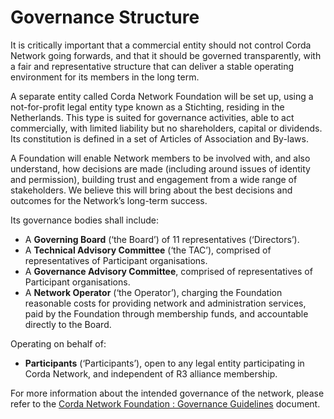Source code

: Governance Structure
====================

It is critically important that a commercial entity should not control Corda Network going forwards, and that it should 
be governed transparently, with a fair and representative structure that can deliver a stable operating environment for 
its members in the long term.

A separate entity called Corda Network Foundation will be set up, using a not-for-profit legal entity type known as a 
Stichting, residing in the Netherlands. This type is suited for governance activities, able to act commercially, with 
limited liability but no shareholders, capital or dividends. Its constitution is defined in a set of Articles of 
Association and By-laws.

A Foundation will enable Network members to be involved with, and also understand, how decisions are made (including 
around issues of identity and permission), building trust and engagement from a wide range of stakeholders. We believe 
this will bring about the best decisions and outcomes for the Network’s long-term success. 

Its governance bodies shall include:

- A **Governing Board** (‘the Board’) of 11 representatives (‘Directors’). 
- A **Technical Advisory Committee** (‘the TAC’), comprised of representatives of Participant organisations. 
- A **Governance Advisory Committee**, comprised of representatives of Participant organisations. 
- A **Network Operator** (‘the Operator’), charging the Foundation reasonable costs for providing network and administration 
services, paid by the Foundation through membership funds, and accountable directly to the Board.

Operating on behalf of:

- **Participants** (‘Participants’), open to any legal entity participating in Corda Network, and independent of R3 
alliance membership.

For more information about the intended governance of the network, please refer to the [Corda Network Foundation : 
Governance Guidelines](governance-guidelines.md) document.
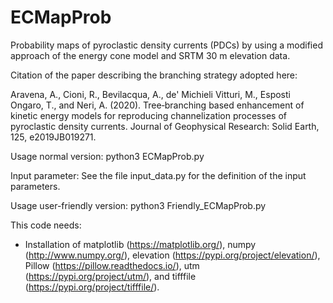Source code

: # ECMapProb
Probability maps of pyroclastic density currents (PDCs) by using a modified approach of the energy cone model and SRTM 30 m elevation data.

Citation of the paper describing the branching strategy adopted here:

Aravena, A., Cioni, R., Bevilacqua, A., de' Michieli Vitturi, M., Esposti Ongaro, T., and Neri, A. (2020). Tree‐branching based enhancement of kinetic energy models for reproducing channelization processes of pyroclastic density currents. Journal of Geophysical Research: Solid Earth, 125, e2019JB019271.

Usage normal version:
 python3 ECMapProb.py

Input parameter:
 See the file input_data.py for the definition of the input parameters.

Usage user-friendly version:
 python3 Friendly_ECMapProb.py

This code needs:
 - Installation of matplotlib (https://matplotlib.org/), numpy (http://www.numpy.org/), elevation (https://pypi.org/project/elevation/), Pillow (https://pillow.readthedocs.io/), utm (https://pypi.org/project/utm/), and tifffile (https://pypi.org/project/tifffile/).

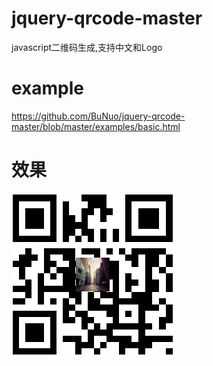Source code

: # jquery-qrcode-master
javascript二维码生成,支持中文和Logo

# example 
https://github.com/BuNuo/jquery-qrcode-master/blob/master/examples/basic.html

# 效果
![pre](https://github.com/BuNuo/jquery-qrcode-master/blob/master/preview.png)


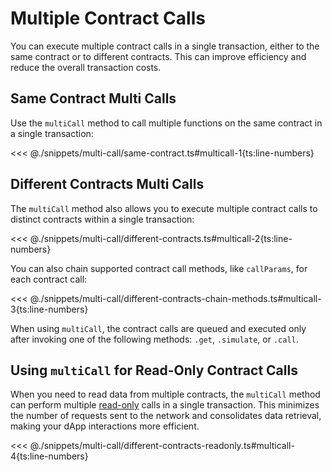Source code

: # Multiple Contract Calls

<!-- This section should explain making multiple contract calls -->
<!-- calls:example:start -->

You can execute multiple contract calls in a single transaction, either to the same contract or to different contracts. This can improve efficiency and reduce the overall transaction costs.

<!-- calls:example:end -->

## Same Contract Multi Calls

<!-- This section should explain how make multiple calls with the SDK -->
<!-- multicall:example:start -->

Use the `multiCall` method to call multiple functions on the same contract in a single transaction:

<!-- multicall:example:end -->

<<< @./snippets/multi-call/same-contract.ts#multicall-1{ts:line-numbers}

## Different Contracts Multi Calls

The `multiCall` method also allows you to execute multiple contract calls to distinct contracts within a single transaction:

<<< @./snippets/multi-call/different-contracts.ts#multicall-2{ts:line-numbers}

You can also chain supported contract call methods, like `callParams`, for each contract call:

<<< @./snippets/multi-call/different-contracts-chain-methods.ts#multicall-3{ts:line-numbers}

When using `multiCall`, the contract calls are queued and executed only after invoking one of the following methods: `.get`, `.simulate`, or `.call`.

## Using `multiCall` for Read-Only Contract Calls

When you need to read data from multiple contracts, the `multiCall` method can perform multiple [read-only](./methods.md#get) calls in a single transaction. This minimizes the number of requests sent to the network and consolidates data retrieval, making your dApp interactions more efficient.

<<< @./snippets/multi-call/different-contracts-readonly.ts#multicall-4{ts:line-numbers}

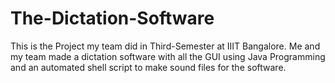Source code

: # The-Dictation-Software
This is the Project my team did in Third-Semester at IIIT Bangalore. Me and my team made a dictation software with all the GUI using Java Programming and an automated shell script to make sound files for the software.
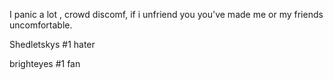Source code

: I panic a lot , crowd discomf, if i unfriend you you've made me or my friends uncomfortable.

Shedletskys #1 hater

brighteyes #1 fan
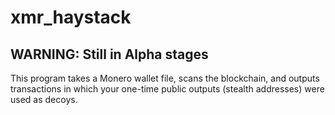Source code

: # xmr_haystack

## WARNING: Still in Alpha stages

This program takes a Monero wallet file, scans the blockchain, and outputs transactions in which your one-time public outputs
(stealth addresses) were used as decoys.  
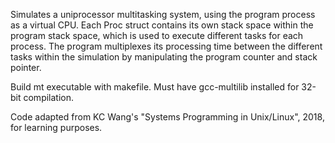 Simulates a uniprocessor multitasking system, using the program process as a
virtual CPU. Each Proc struct contains its own stack space within the program
stack space, which is used to execute different tasks for each process. The
program multiplexes its processing time between the different tasks within the
simulation by manipulating the program counter and stack pointer.

Build mt executable with makefile. Must have gcc-multilib installed for 32-bit
compilation.

Code adapted from KC Wang's "Systems Programming in Unix/Linux", 2018, for
learning purposes.
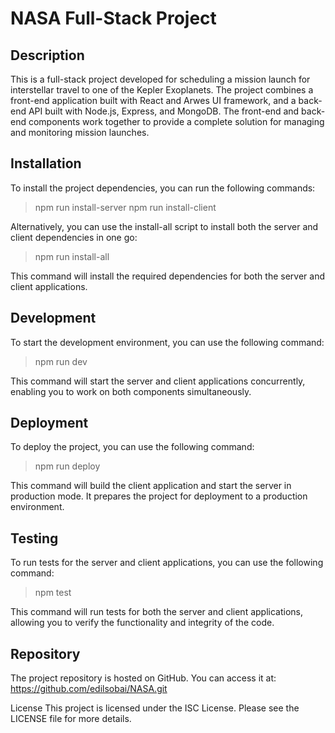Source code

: # NASA Full-Stack Project

## Description
This is a full-stack project developed for scheduling a mission launch for interstellar travel to one of the Kepler Exoplanets. The project combines a front-end application built with React and Arwes UI framework, and a back-end API built with Node.js, Express, and MongoDB. The front-end and back-end components work together to provide a complete solution for managing and monitoring mission launches.

## Installation
To install the project dependencies, you can run the following commands:



>npm run install-server
npm run install-client

Alternatively, you can use the install-all script to install both the server and client dependencies in one go:

> npm run install-all

This command will install the required dependencies for both the server and client applications.

## Development
To start the development environment, you can use the following command:

> npm run dev

This command will start the server and client applications concurrently, enabling you to work on both components simultaneously.

## Deployment
To deploy the project, you can use the following command:

> npm run deploy

This command will build the client application and start the server in production mode. It prepares the project for deployment to a production environment.

## Testing
To run tests for the server and client applications, you can use the following command:

> npm test

This command will run tests for both the server and client applications, allowing you to verify the functionality and integrity of the code.

## Repository
The project repository is hosted on GitHub. You can access it at: https://github.com/edilsobai/NASA.git


License
This project is licensed under the ISC License. Please see the LICENSE file for more details.

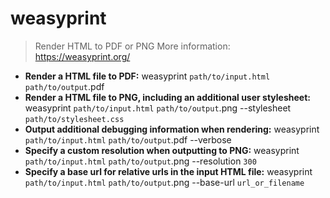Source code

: # weasyprint
> Render HTML to PDF or PNG
> More information: <https://weasyprint.org/>
- **Render a HTML file to PDF:**
weasyprint `path/to/input.html` `path/to/output`.pdf
- **Render a HTML file to PNG, including an additional user stylesheet:**
weasyprint `path/to/input.html` `path/to/output`.png --stylesheet `path/to/stylesheet.css`
- **Output additional debugging information when rendering:**
weasyprint `path/to/input.html` `path/to/output`.pdf --verbose
- **Specify a custom resolution when outputting to PNG:**
weasyprint `path/to/input.html` `path/to/output`.png --resolution `300`
- **Specify a base url for relative urls in the input HTML file:**
weasyprint `path/to/input.html` `path/to/output`.png --base-url `url_or_filename`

◆ **Work to be completed**
Set down word for word the lines from the opening of the entries above through the line that contains "It is critically", and omit every picture.

◆ **Exercise output**
Source code

: Governance Structure
====================

It is critically important that a commercial entity should not control Corda Network going forwards, and that it should 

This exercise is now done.